= ABOUT THIS EXERCISE =
Return every line in the records that contains the string "found". Case counts.

Transcribed page text

=====

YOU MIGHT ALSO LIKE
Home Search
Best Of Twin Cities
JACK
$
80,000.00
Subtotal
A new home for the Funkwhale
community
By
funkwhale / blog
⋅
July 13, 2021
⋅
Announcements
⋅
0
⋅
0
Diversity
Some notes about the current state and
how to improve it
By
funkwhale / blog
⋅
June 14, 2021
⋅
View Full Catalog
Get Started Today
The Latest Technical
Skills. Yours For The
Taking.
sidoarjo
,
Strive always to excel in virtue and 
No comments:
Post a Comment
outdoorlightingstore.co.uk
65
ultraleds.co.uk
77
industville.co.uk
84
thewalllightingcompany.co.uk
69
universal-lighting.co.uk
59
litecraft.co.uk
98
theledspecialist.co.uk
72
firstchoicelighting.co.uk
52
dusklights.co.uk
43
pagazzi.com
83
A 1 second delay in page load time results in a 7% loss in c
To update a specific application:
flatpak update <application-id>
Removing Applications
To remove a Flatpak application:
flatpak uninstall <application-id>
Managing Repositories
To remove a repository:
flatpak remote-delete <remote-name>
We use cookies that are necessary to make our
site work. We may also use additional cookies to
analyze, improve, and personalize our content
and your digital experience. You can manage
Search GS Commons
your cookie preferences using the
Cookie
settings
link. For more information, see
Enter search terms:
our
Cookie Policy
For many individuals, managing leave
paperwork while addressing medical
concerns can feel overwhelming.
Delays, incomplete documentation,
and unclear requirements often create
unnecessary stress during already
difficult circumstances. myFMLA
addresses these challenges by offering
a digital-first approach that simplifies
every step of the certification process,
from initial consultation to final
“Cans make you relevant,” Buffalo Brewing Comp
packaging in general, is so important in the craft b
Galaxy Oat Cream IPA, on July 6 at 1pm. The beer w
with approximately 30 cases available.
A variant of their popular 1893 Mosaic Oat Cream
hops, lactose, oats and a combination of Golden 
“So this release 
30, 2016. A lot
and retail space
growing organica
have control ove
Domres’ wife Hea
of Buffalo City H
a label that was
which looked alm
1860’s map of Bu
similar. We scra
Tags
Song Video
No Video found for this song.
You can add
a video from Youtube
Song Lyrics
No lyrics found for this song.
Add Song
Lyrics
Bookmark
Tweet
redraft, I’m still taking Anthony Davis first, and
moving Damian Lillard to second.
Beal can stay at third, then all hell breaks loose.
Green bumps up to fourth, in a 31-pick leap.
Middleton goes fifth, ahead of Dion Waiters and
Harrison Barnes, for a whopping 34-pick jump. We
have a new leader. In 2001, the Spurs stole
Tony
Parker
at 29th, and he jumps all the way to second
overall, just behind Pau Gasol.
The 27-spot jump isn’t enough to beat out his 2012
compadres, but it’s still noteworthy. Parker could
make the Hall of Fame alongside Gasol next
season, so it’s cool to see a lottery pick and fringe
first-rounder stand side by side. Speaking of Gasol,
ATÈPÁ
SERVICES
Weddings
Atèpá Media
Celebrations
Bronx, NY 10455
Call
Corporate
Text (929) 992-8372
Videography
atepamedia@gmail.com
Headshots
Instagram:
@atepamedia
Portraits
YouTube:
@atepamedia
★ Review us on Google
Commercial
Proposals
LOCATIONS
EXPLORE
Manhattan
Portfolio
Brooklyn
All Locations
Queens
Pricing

=====

= RESULT OF THE TASK =
No Video found for this song.
No lyrics found for this song.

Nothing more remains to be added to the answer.